Here again, this proposition presents some defaults : – It require double taxation treaties between the member states which is complicated to implement. – The risk that the tax would eliminate many business’ margins. – A doubt concerning the base to define PE : supply-side or demand-side. – A doubt concerning whether the virtual PE should co-exist with the physical PE. – A risk for the European rules to strongly differ from the rest of the world. – The fact that Member states will be affected differently : some export-oriented country could be affected more negatively than the others. – Possible retaliation from economic partners.

Finally these two propositions caused some divergences among the Member states. Countries that are supportive or accepting : 20 out the 28 including five biggest economies : France, Germany, Italy, Spain and the UK. These countries claim that digital companies get unfair benefits from their internet-based operations.
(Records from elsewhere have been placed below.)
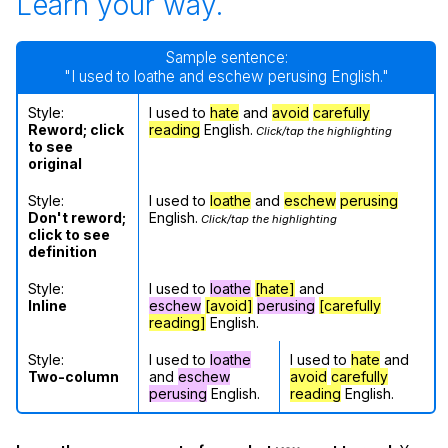
Learn your way.
Sample sentence:
"I used to loathe and eschew perusing English."
Style:
I used to
hate
and
avoid
carefully
Reword; click
reading
English.
Click/tap the highlighting
to see
original
Style:
I used to
loathe
and
eschew
perusing
Don't reword;
English.
Click/tap the highlighting
click to see
definition
Style:
I used to
loathe
[hate]
and
Inline
eschew
[avoid]
perusing
[carefully
reading]
English.
Style:
I used to
loathe
I used to
hate
and
Two-column
and
eschew
avoid
carefully
perusing
English.
reading
English.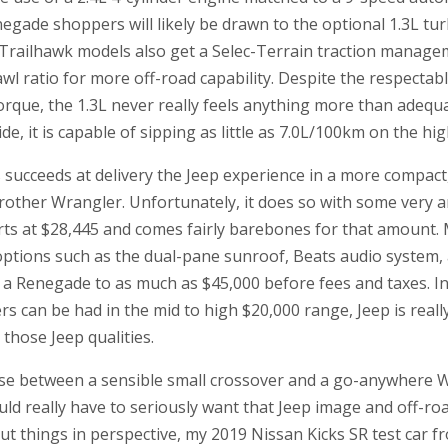
egade shoppers will likely be drawn to the optional 1.3L tu
m. Trailhawk models also get a Selec-Terrain traction mana
awl ratio for more off-road capability. Despite the respectab
rque, the 1.3L never really feels anything more than adequa
e, it is capable of sipping as little as 7.0L/100km on the hi
ucceeds at delivery the Jeep experience in a more compact,
rother Wrangler. Unfortunately, it does so with some very a
rts at $28,445 and comes fairly barebones for that amount. 
options such as the dual-pane sunroof, Beats audio system, 
 a Renegade to as much as $45,000 before fees and taxes. I
s can be had in the mid to high $20,000 range, Jeep is rea
those Jeep qualities.
e between a sensible small crossover and a go-anywhere W
d really have to seriously want that Jeep image and off-roa
put things in perspective, my 2019 Nissan Kicks SR test car 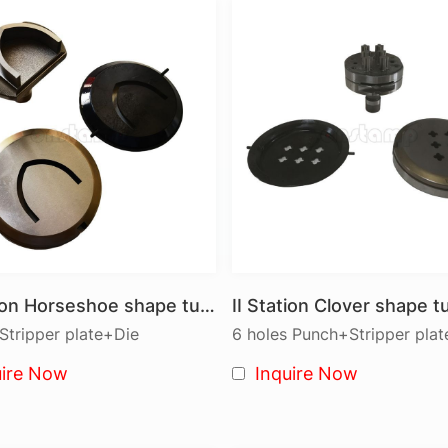
CNC turret punch presses are equipped with a rotating tur
A, B, C, D, and E stations (thick turret system). These too
● Standard Shapes: Round, Square, Rectangle, Oblong,
● Forming Tools: Used to create more complex shapes in
The turret quickly indexes to select the appropriate tool
hole punching in a wide range of diameters in a single s
die is essential to maximize tool and machine life.
Types of Punch Tools
● Standard Punches: Round, Square, and Rectangle shap
● Forming Punches: For complex shapes such as embosse
II Station Horseshoe shape turret punch tool
● Custom Punches: Tailored to meet specific project re
tripper plate+Die
6 holes Punch+Stripper pla
Types of Dies
uire Now
Inquire Now
Cnstamp offers precision dies to complement our punch 
● Stamping Dies: For precise hole creation in various sh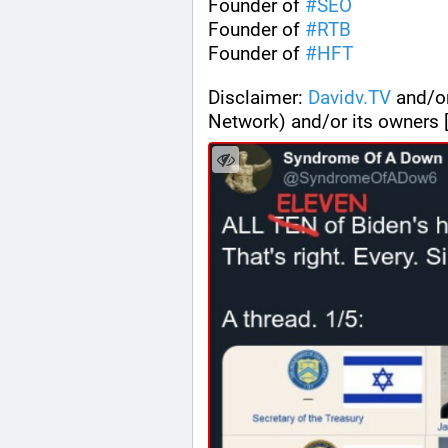
Founder of 
#
SEO
Founder of 
#
RTB
Founder of 
#
HFT
Disclaimer: 
Davidv.TV
 and/o
Network) and/or its owners 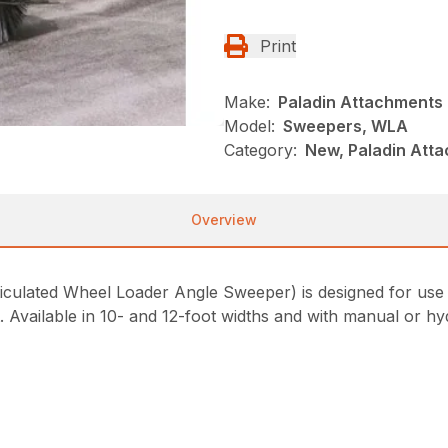
Print
Make:
Paladin Attachments
Model:
Sweepers, WLA
Category:
New, Paladin Att
Overview
lated Wheel Loader Angle Sweeper) is designed for use on
t. Available in 10- and 12-foot widths and with manual or hy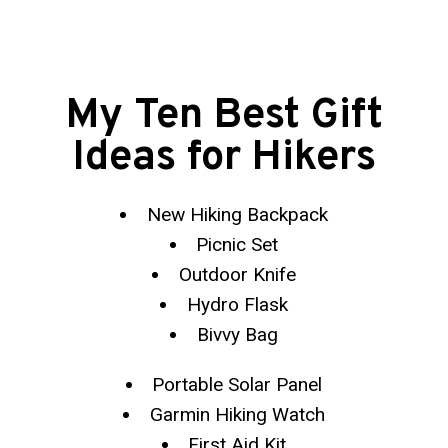
My Ten Best Gift
Ideas for Hikers
New Hiking Backpack
Picnic Set
Outdoor Knife
Hydro Flask
Bivvy Bag
Portable Solar Panel
Garmin Hiking Watch
First Aid Kit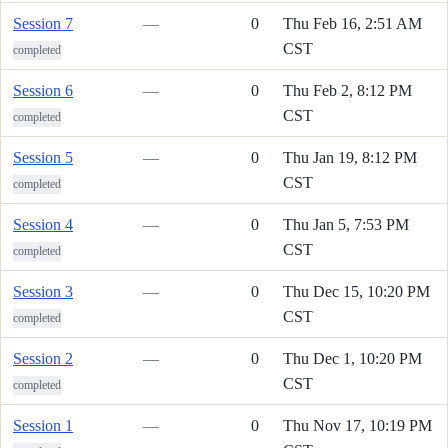
Session 7
—
0
Thu Feb 16, 2:51 AM
CST
completed
Session 6
—
0
Thu Feb 2, 8:12 PM
CST
completed
Session 5
—
0
Thu Jan 19, 8:12 PM
CST
completed
Session 4
—
0
Thu Jan 5, 7:53 PM
CST
completed
Session 3
—
0
Thu Dec 15, 10:20 PM
CST
completed
Session 2
—
0
Thu Dec 1, 10:20 PM
CST
completed
Session 1
—
0
Thu Nov 17, 10:19 PM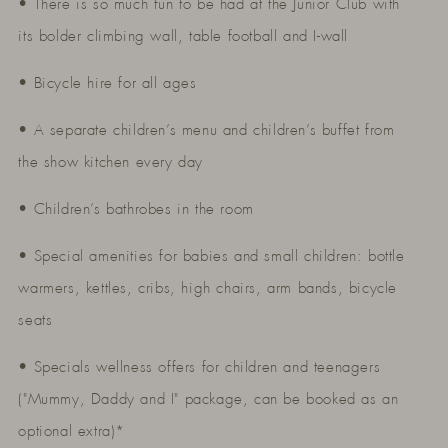
• There is so much fun to be had at the Junior Club with
its bolder climbing wall, table football and I-wall
• Bicycle hire for all ages
• A separate children’s menu and children’s buffet from
the show kitchen every day
• Children’s bathrobes in the room
• Special amenities for babies and small children: bottle
warmers, kettles, cribs, high chairs, arm bands, bicycle
seats
• Specials wellness offers for children and teenagers
("Mummy, Daddy and I" package, can be booked as an
optional extra)*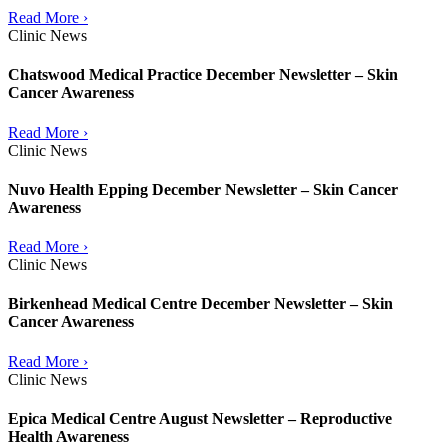
Read More ›
Clinic News
Chatswood Medical Practice December Newsletter – Skin
Cancer Awareness
Read More ›
Clinic News
Nuvo Health Epping December Newsletter – Skin Cancer
Awareness
Read More ›
Clinic News
Birkenhead Medical Centre December Newsletter – Skin
Cancer Awareness
Read More ›
Clinic News
Epica Medical Centre August Newsletter – Reproductive
Health Awareness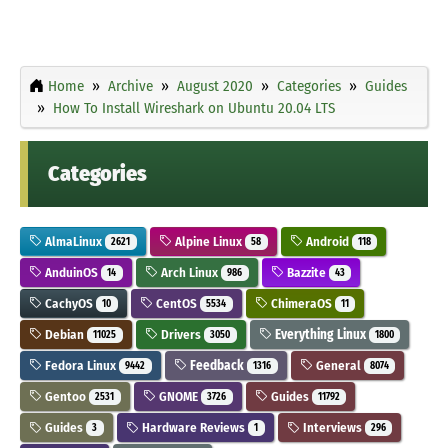
Home
Archive
August 2020
Categories
Guides
How To Install Wireshark on Ubuntu 20.04 LTS
Categories
AlmaLinux
Alpine Linux
Android
2621
58
118
AnduinOS
Arch Linux
Bazzite
14
986
43
CachyOS
CentOS
ChimeraOS
10
5534
11
Debian
Drivers
Everything Linux
11025
3050
1800
Fedora Linux
Feedback
General
9442
1316
8074
Gentoo
GNOME
Guides
2531
3726
11792
Guides
Hardware Reviews
Interviews
3
1
296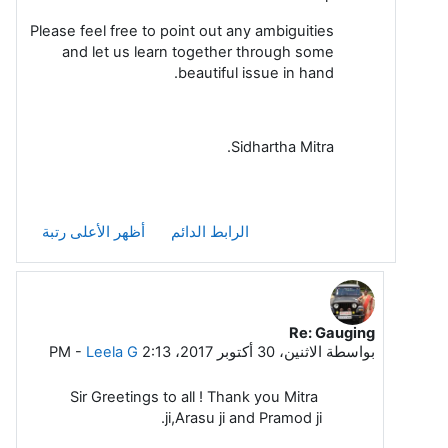
Please feel free to point out any ambiguities
and let us learn together through some
beautiful issue in hand.
Sidhartha Mitra.
أظهر الأعلى رتبة
الرابط الدائم
Re: Gauging
رداً على Sidhartha Mitra
-
Leela G
الاثنين، 30 أكتوبر 2017، 2:13 PM
بواسطة
Sir Greetings to all ! Thank you Mitra
ji,Arasu ji and Pramod ji.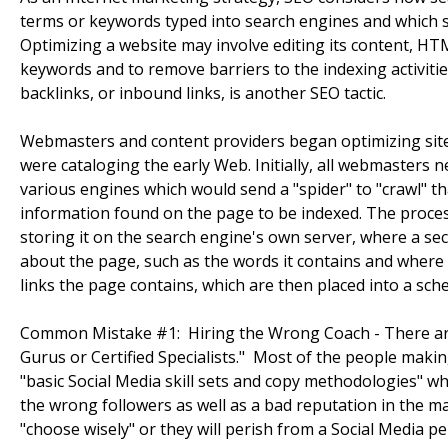
terms or keywords typed into search engines and which s
Optimizing a website may involve editing its content, HTM
keywords and to remove barriers to the indexing activiti
backlinks, or inbound links, is another SEO tactic.
Webmasters and content providers began optimizing sites
were cataloging the early Web. Initially, all webmasters 
various engines which would send a "spider" to "crawl" th
information found on the page to be indexed. The proce
storing it on the search engine's own server, where a s
about the page, such as the words it contains and where th
links the page contains, which are then placed into a sched
Common Mistake #1: Hiring the Wrong Coach - There are 
Gurus or Certified Specialists." Most of the people makin
"basic Social Media skill sets and copy methodologies" whi
the wrong followers as well as a bad reputation in the ma
"choose wisely" or they will perish from a Social Media pe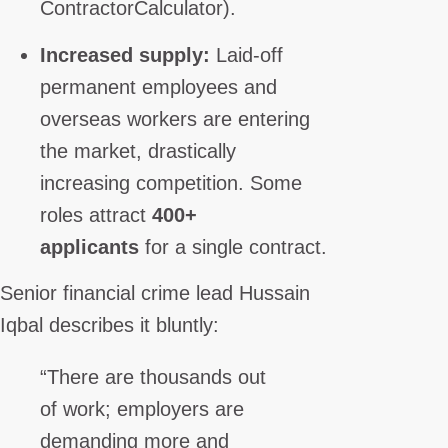
ContractorCalculator).
Increased supply:
Laid-off
permanent employees and
overseas workers are entering
the market, drastically
increasing competition. Some
roles attract
400+
applicants
for a single contract.
Senior financial crime lead Hussain
Iqbal describes it bluntly:
“There are thousands out
of work; employers are
demanding more and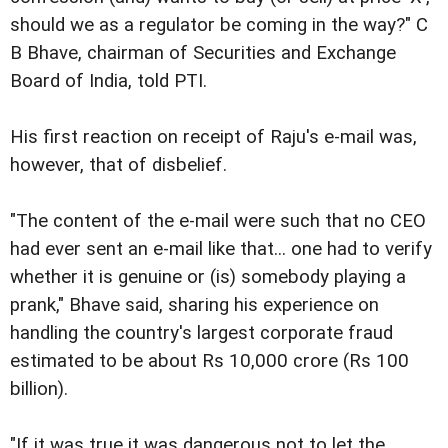
should we as a regulator be coming in the way?" C
B Bhave, chairman of Securities and Exchange
Board of India, told PTI.
His first reaction on receipt of Raju's e-mail was,
however, that of disbelief.
"The content of the e-mail were such that no CEO
had ever sent an e-mail like that... one had to verify
whether it is genuine or (is) somebody playing a
prank," Bhave said, sharing his experience on
handling the country's largest corporate fraud
estimated to be about Rs 10,000 crore (Rs 100
billion).
"If it was true it was dangerous not to let the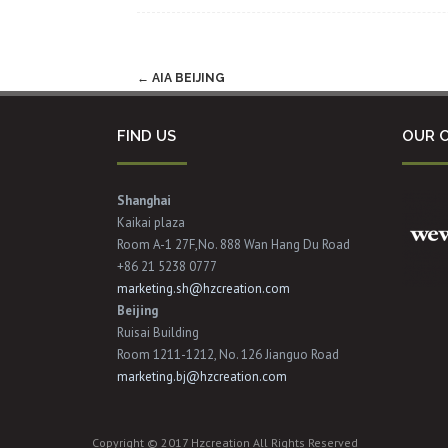
Post
←
AIA BEIJING
navigation
FIND US
OUR C
Shanghai
Kaikai plaza
Room A-1 27F,No. 888 Wan Hang Du Road
+86 21 5238 0777
marketing.sh@hzcreation.com
Beijing
Ruisai Building
Room 1211-1212, No. 126 Jianguo Road
marketing.bj@hzcreation.com
Copyright © 2017 Hzcreation All Rights Reserved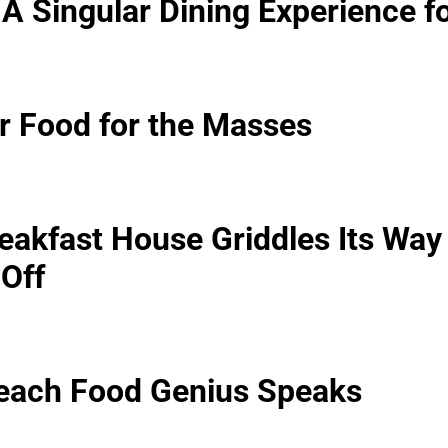
: A Singular Dining Experience f
ar Food for the Masses
eakfast House Griddles Its Way
-Off
Beach Food Genius Speaks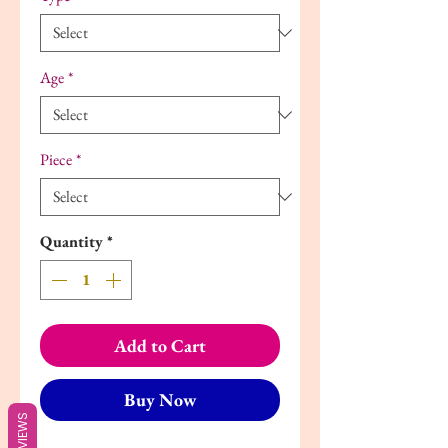
Age
*
Piece
*
Quantity
*
Add to Cart
Buy Now
REVIEWS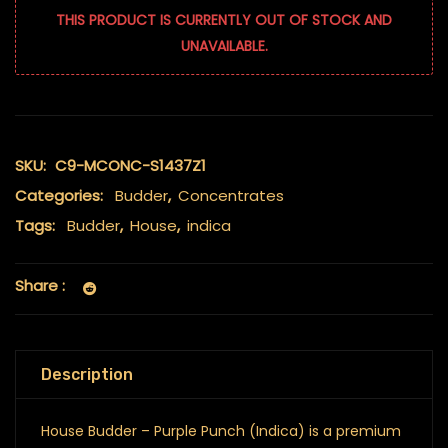
THIS PRODUCT IS CURRENTLY OUT OF STOCK AND
UNAVAILABLE.
SKU:
C9-MCONC-S1437Z1
Categories:
Budder
,
Concentrates
Tags:
Budder
,
House
,
indica
Share :
Description
House Budder – Purple Punch (Indica) is a premium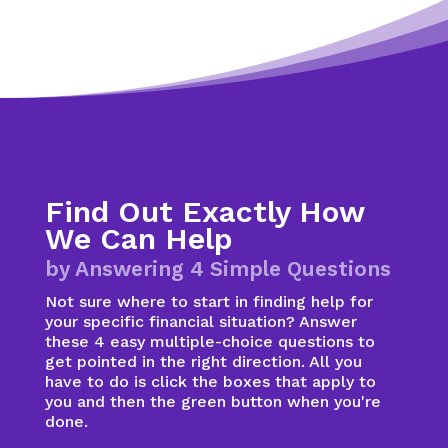
Find Out Exactly How
We Can Help
by Answering 4 Simple Questions
Not sure where to start in finding help for
your specific financial situation? Answer
these 4 easy multiple-choice questions to
get pointed in the right direction. All you
have to do is click the boxes that apply to
you and then the green button when you're
done.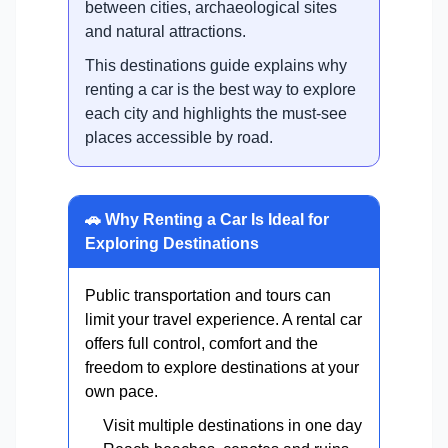
between cities, archaeological sites
and natural attractions.
This destinations guide explains why
renting a car is the best way to explore
each city and highlights the must-see
places accessible by road.
🚗 Why Renting a Car Is Ideal for
Exploring Destinations
Public transportation and tours can
limit your travel experience. A rental car
offers full control, comfort and the
freedom to explore destinations at your
own pace.
Visit multiple destinations in one day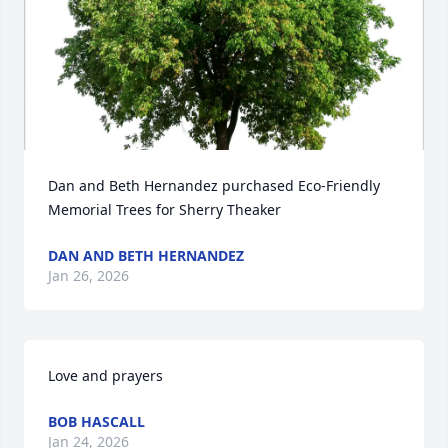
Dan and Beth Hernandez purchased Eco-Friendly 
Memorial Trees for Sherry Theaker
DAN AND BETH HERNANDEZ
Jan 26, 2026
Love and prayers
BOB HASCALL
Jan 24, 2026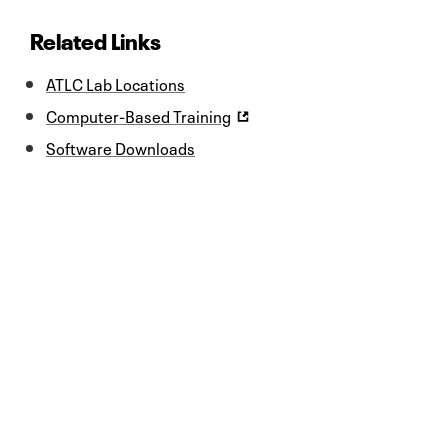
Related Links
ATLC Lab Locations
Computer-Based Training
Software Downloads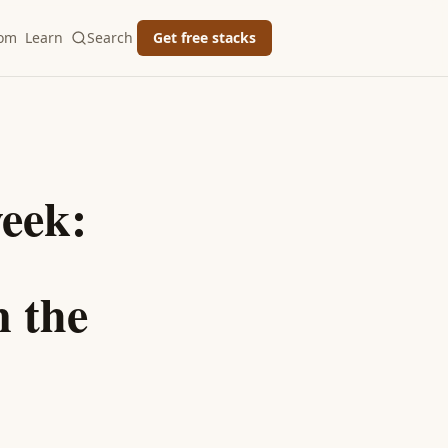
oom
Learn
Search
Get free stacks
eek:
 the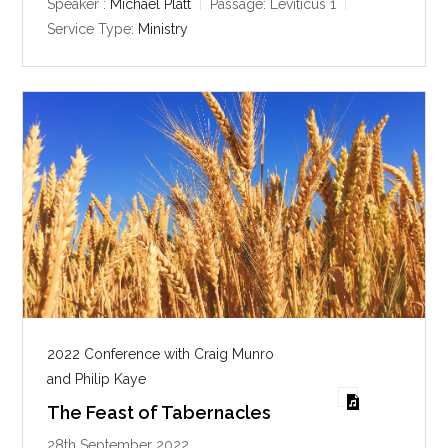
y
e
t
Speaker :
Michael Platt
Passage:
Leviticus 1
i
Service Type:
Ministry
n
g
s
2022 Conference with Craig Munro
and Philip Kaye
The Feast of Tabernacles
28th September 2022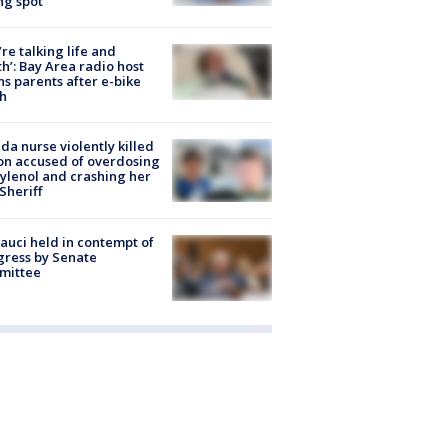
ng spot
’re talking life and
h’: Bay Area radio host
s parents after e-bike
h
ida nurse violently killed
on accused of overdosing
ylenol and crashing her
 Sheriff
Fauci held in contempt of
ress by Senate
mittee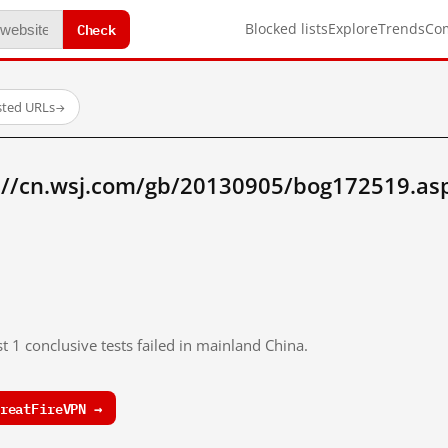
Check
Blocked lists
Explore
Trends
Co
sted URLs
→
://cn.wsj.com/gb/20130905/bog172519.as
t 1 conclusive tests failed in mainland China.
reatFireVPN →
Countries that are against : Ireland, Luxembourg, Malta, Cyprus, Hungary, the Netherlands and Belgium. In fact, the smaller EU states host businesses that will have to pay the digital tax and this tax will be deducted from the base of the local corporate income tax but they don’t have many local users.

Common Consolidated Corporate Tax Base Plans of the EU

Originally, the Commission proposed a first version of CCCTB in 2011 but it was too ambitious at this time. In 2016, the Commission decided to re-launched CCCTB proposal. What is CCCTB ? The European Commission define it as “a single set of rules to calculate companies’ taxable profits in the EU.” The commission wants to implement it through a two-step process. (1) Common Corporate Tax Base (2) Consolidation (1) In practice, each companies (parent and subsidiaries) that are part of the same multinational group residing in the EU compute their taxable profit separately using the same harmonizing tax rule.

On this base, the country apply its own corporate tax rate. (2) The profit of each group member is added and consolidated. Group income is divided and allocated to the member state in which the company is located and allocated profits are taxed according each country corporate tax rate. The system will be mandatory for large groups (that have consolidated revenue over 750 million/year) and will remain optional for the others.

The system give strong incentive to R&D activities through a deduction of these spending, it will also improve the single market, support growth, jobs and investment in the EU as well as fight tax avoidance. Concerning digitalization, the European Parliament voted in favour of the establishment of a virtual PE according quietly same rules as the long term proposition of the May 2018 directive.


We can denote that both the Council and the European Commission have on numerous occasions expressed their preference for a coordinated tax policy in response to the digitalization of the economy at the global level. However, they have also draw attention to the previous lack of consensus and the limited progress made at the OECD level (see the news) in implementing a global standard to justify unilateral action at the EU level. The other major concern is how the United States will react to these proposals, as the European Commission estimates that around 120 to 150 companies will fall within the scope of the new rules.